::: Information :::

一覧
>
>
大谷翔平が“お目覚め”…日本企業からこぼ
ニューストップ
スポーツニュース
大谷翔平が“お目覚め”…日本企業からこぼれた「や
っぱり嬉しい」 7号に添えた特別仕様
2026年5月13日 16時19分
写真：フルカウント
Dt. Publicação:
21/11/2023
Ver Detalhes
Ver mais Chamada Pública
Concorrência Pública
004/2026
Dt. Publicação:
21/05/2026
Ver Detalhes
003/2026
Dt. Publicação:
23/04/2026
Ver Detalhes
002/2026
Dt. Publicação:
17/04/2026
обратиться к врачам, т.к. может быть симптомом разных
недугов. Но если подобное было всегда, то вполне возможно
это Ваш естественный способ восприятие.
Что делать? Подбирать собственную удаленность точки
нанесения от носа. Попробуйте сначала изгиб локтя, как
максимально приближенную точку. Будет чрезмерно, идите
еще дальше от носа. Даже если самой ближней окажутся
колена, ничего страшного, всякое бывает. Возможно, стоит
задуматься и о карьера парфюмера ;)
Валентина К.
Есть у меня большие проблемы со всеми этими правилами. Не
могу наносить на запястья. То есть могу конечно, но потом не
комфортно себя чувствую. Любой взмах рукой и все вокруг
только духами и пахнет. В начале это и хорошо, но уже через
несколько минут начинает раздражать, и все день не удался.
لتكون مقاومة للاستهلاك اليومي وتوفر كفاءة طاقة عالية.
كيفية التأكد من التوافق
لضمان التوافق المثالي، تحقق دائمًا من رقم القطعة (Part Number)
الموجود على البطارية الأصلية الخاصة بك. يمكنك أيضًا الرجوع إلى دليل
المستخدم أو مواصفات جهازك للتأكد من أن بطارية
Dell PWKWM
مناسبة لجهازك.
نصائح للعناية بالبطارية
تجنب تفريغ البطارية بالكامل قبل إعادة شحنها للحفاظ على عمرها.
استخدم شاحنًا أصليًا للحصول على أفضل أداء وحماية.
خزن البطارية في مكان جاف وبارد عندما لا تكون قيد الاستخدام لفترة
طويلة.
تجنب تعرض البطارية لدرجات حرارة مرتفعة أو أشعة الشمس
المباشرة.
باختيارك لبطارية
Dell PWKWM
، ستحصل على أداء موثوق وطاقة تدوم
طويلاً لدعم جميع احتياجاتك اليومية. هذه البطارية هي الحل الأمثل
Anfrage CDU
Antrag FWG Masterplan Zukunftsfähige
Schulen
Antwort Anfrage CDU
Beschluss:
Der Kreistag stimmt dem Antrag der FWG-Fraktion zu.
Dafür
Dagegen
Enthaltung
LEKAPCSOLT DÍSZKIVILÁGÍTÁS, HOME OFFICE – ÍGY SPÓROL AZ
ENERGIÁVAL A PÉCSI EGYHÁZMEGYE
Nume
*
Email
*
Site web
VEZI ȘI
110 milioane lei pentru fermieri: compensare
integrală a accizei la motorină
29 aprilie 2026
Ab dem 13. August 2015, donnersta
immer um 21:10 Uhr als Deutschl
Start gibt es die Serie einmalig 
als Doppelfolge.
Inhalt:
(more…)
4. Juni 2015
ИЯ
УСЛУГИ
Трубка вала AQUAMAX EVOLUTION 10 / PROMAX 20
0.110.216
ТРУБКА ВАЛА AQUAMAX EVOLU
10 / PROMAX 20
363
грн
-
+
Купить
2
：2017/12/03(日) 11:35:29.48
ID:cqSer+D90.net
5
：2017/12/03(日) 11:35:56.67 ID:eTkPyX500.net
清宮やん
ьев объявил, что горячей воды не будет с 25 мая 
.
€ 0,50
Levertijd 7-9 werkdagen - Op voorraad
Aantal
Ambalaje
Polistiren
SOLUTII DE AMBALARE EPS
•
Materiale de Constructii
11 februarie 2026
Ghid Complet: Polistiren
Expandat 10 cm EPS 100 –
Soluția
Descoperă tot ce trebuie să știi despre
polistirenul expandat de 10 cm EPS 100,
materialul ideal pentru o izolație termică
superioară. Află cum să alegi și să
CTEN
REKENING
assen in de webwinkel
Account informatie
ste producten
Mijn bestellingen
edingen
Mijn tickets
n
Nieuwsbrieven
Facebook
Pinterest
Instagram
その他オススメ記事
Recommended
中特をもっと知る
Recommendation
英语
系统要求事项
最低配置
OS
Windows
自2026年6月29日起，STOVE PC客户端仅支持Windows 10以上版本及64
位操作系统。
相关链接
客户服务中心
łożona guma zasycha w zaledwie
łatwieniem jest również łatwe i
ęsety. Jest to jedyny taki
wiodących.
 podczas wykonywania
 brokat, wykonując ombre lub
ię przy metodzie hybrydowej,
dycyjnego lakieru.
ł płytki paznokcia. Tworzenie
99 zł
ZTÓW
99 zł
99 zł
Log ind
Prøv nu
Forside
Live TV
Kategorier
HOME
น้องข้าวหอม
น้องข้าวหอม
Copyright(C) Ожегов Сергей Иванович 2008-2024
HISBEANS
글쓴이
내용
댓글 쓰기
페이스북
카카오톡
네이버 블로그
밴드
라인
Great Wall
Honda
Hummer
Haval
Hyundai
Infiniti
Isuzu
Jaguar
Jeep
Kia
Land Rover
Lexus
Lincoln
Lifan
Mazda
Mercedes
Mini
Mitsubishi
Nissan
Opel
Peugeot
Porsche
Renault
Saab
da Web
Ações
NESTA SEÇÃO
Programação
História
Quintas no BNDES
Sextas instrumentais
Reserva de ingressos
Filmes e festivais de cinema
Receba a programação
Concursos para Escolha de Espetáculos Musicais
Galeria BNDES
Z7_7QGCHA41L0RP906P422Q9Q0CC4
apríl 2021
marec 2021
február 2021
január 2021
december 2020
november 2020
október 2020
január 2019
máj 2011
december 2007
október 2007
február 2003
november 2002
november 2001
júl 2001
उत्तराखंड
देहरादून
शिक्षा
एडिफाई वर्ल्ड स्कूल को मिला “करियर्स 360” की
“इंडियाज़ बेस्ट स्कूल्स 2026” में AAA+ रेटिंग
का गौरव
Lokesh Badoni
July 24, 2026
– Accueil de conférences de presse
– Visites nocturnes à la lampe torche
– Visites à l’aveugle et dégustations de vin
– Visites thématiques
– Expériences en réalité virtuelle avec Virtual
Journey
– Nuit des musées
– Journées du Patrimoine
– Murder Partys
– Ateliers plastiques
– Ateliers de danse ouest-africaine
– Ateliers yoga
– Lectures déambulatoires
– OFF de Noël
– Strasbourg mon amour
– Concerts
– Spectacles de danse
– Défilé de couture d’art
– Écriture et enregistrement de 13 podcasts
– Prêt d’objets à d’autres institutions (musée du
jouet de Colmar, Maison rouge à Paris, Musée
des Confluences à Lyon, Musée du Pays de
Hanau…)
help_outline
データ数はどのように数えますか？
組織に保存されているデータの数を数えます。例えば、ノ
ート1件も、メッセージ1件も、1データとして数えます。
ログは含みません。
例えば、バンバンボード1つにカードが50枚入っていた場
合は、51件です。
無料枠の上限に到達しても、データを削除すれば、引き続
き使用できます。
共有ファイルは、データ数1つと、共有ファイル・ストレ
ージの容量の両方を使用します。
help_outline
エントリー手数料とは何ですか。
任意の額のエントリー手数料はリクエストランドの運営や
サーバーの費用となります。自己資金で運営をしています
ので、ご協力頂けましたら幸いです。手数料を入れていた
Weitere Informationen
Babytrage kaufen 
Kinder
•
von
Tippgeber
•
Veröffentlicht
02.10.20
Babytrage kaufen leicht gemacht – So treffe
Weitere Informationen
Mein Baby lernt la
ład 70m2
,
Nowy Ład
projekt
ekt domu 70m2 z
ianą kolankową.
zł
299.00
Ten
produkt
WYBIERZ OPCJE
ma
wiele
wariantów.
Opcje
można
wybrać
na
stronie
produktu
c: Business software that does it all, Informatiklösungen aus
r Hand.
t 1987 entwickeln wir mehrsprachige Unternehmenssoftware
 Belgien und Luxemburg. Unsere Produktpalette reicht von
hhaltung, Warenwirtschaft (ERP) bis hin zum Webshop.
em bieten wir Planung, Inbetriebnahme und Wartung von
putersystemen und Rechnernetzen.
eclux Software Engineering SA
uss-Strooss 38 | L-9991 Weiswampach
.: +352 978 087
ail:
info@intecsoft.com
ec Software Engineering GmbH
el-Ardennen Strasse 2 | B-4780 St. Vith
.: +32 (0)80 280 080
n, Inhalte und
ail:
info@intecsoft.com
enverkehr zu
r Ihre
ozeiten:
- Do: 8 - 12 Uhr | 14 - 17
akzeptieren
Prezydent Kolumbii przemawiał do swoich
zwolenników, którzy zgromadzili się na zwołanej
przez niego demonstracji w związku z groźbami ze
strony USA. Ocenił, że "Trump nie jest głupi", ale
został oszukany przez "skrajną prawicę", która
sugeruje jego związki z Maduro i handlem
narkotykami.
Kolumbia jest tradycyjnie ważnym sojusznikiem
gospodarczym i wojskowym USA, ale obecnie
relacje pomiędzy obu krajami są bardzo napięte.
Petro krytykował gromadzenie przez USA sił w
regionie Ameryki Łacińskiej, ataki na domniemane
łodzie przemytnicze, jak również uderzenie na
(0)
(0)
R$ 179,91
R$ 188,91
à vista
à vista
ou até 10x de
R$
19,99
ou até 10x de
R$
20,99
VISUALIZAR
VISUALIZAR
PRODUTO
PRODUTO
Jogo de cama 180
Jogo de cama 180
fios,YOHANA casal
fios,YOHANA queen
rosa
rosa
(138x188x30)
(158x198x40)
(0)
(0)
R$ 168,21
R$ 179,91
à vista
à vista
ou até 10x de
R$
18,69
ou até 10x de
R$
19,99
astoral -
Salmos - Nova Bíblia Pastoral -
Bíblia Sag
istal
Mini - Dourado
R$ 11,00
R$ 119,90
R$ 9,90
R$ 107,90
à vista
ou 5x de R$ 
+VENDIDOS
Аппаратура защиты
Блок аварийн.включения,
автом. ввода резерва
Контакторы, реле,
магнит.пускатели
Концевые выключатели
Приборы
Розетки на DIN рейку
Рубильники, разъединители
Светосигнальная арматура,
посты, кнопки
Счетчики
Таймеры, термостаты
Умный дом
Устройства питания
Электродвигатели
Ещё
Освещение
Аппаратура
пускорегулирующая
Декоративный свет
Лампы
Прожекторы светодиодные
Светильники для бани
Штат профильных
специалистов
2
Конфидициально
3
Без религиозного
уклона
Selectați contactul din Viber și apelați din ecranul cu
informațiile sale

:::

▶ [What you need to do] Copy the stretch of lines from the very first one through the line containing "еще дальше от", keeping both ends and every character unchanged.

▶ [Output for this exercise]
一覧
>
>
大谷翔平が“お目覚め”…日本企業からこぼ
ニューストップ
スポーツニュース
大谷翔平が“お目覚め”…日本企業からこぼれた「や
っぱり嬉しい」 7号に添えた特別仕様
2026年5月13日 16時19分
写真：フルカウント
Dt. Publicação:
21/11/2023
Ver Detalhes
Ver mais Chamada Pública
Concorrência Pública
004/2026
Dt. Publicação:
21/05/2026
Ver Detalhes
003/2026
Dt. Publicação:
23/04/2026
Ver Detalhes
002/2026
Dt. Publicação:
17/04/2026
обратиться к врачам, т.к. может быть симптомом разных
недугов. Но если подобное было всегда, то вполне возможно
это Ваш естественный способ восприятие.
Что делать? Подбирать собственную удаленность точки
нанесения от носа. Попробуйте сначала изгиб локтя, как
максимально приближенную точку. Будет чрезмерно, идите
еще дальше от носа. Даже если самой ближней окажутся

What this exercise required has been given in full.